## Given records
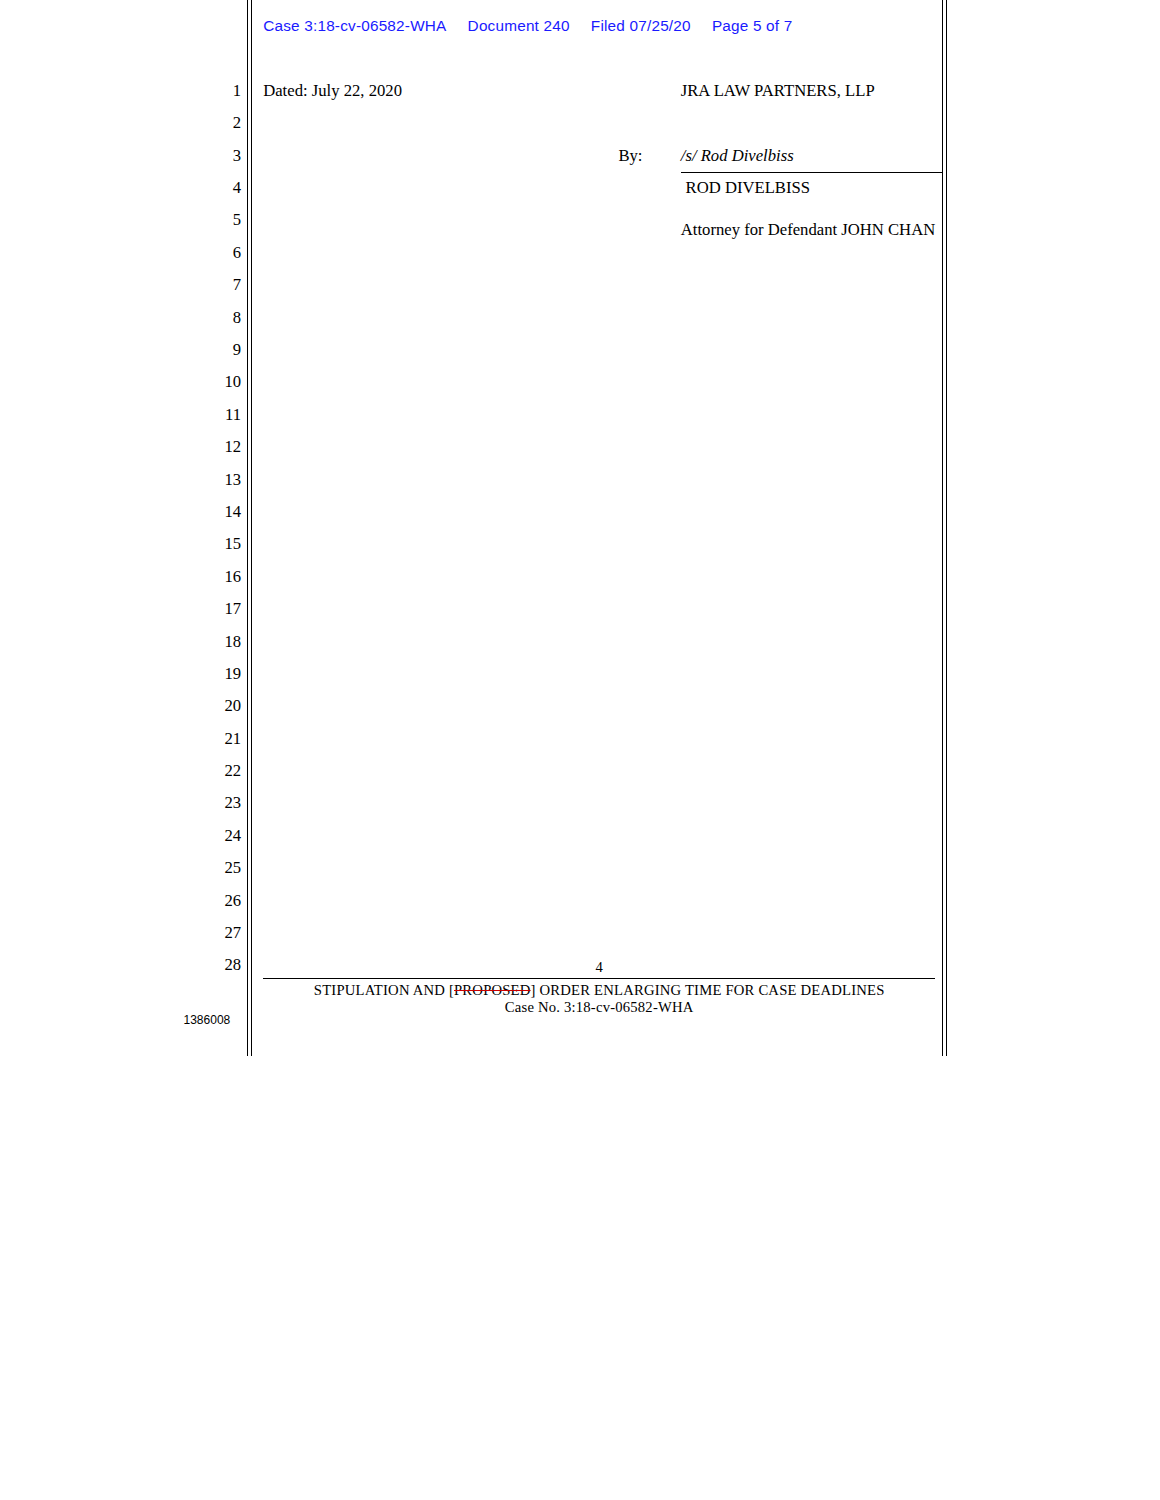Case 3:18-cv-06582-WHA Document 240 Filed 07/25/20 Page 5 of 7
1
2
3
4
5
6
7
8
9
10
11
12
13
14
15
16
17
18
19
20
21
22
23
24
25
26
27
28
Dated: July 22, 2020 JRA LAW PARTNERS, LLP
By: /s/ Rod Divelbiss
ROD DIVELBISS
Attorney for Defendant JOHN CHAN
4
STIPULATION AND [PROPOSED] ORDER ENLARGING TIME FOR CASE DEADLINES
Case No. 3:18-cv-06582-WHA
1386008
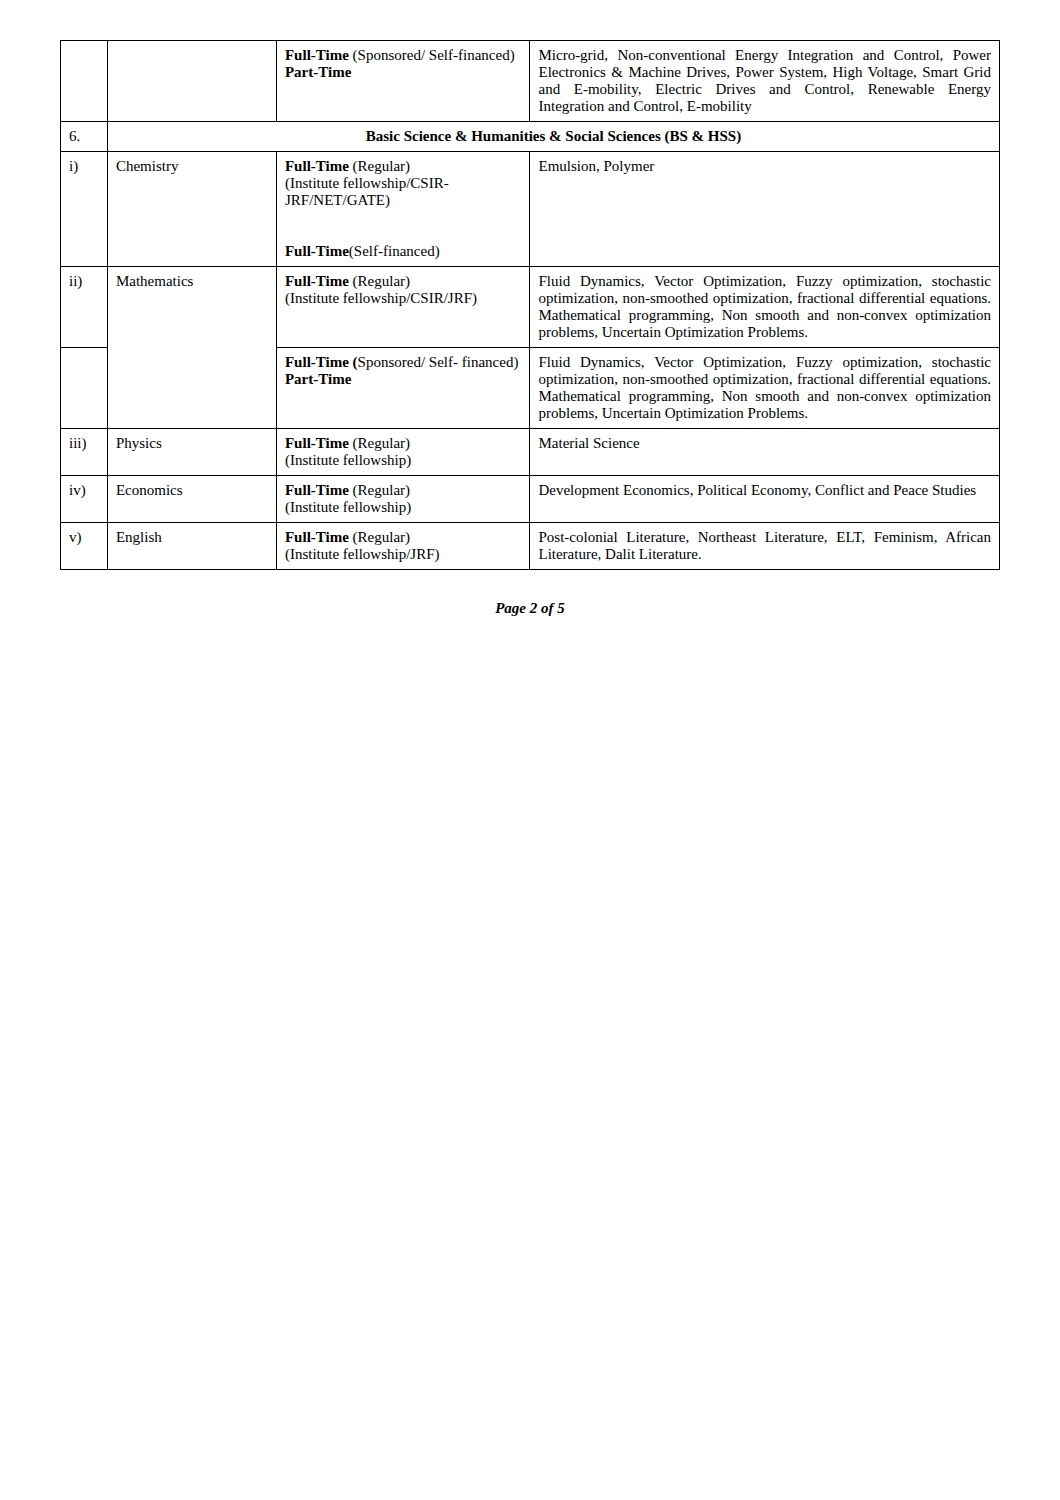| | | Full-Time (Sponsored/ Self-financed) Part-Time | Micro-grid, Non-conventional Energy Integration and Control, Power Electronics & Machine Drives, Power System, High Voltage, Smart Grid and E-mobility, Electric Drives and Control, Renewable Energy Integration and Control, E-mobility |
| 6. | Basic Science & Humanities & Social Sciences (BS & HSS) |
| i) | Chemistry | Full-Time (Regular) (Institute fellowship/CSIR-JRF/NET/GATE) Full-Time (Self-financed) | Emulsion, Polymer |
| ii) | Mathematics | Full-Time (Regular) (Institute fellowship/CSIR/JRF) | Fluid Dynamics, Vector Optimization, Fuzzy optimization, stochastic optimization, non-smoothed optimization, fractional differential equations. Mathematical programming, Non smooth and non-convex optimization problems, Uncertain Optimization Problems. |
| | Full-Time ( Sponsored/ Self- financed) Part-Time | Fluid Dynamics, Vector Optimization, Fuzzy optimization, stochastic optimization, non-smoothed optimization, fractional differential equations. Mathematical programming, Non smooth and non-convex optimization problems, Uncertain Optimization Problems. |
| iii) | Physics | Full-Time (Regular) (Institute fellowship) | Material Science |
| iv) | Economics | Full-Time (Regular) (Institute fellowship) | Development Economics, Political Economy, Conflict and Peace Studies |
| v) | English | Full-Time (Regular) (Institute fellowship/JRF) | Post-colonial Literature, Northeast Literature, ELT, Feminism, African Literature, Dalit Literature. |
Page 2 of 5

## Task directions
Find all lines holding the word "Regular" in the records above and copy them.

## Solution for this task
| i) | Chemistry | Full-Time (Regular) (Institute fellowship/CSIR-JRF/NET/GATE) Full-Time (Self-financed) | Emulsion, Polymer |
| ii) | Mathematics | Full-Time (Regular) (Institute fellowship/CSIR/JRF) | Fluid Dynamics, Vector Optimization, Fuzzy optimization, stochastic optimization, non-smoothed optimization, fractional differential equations. Mathematical programming, Non smooth and non-convex optimization problems, Uncertain Optimization Problems. |
| iii) | Physics | Full-Time (Regular) (Institute fellowship) | Material Science |
| iv) | Economics | Full-Time (Regular) (Institute fellowship) | Development Economics, Political Economy, Conflict and Peace Studies |
| v) | English | Full-Time (Regular) (Institute fellowship/JRF) | Post-colonial Literature, Northeast Literature, ELT, Feminism, African Literature, Dalit Literature. |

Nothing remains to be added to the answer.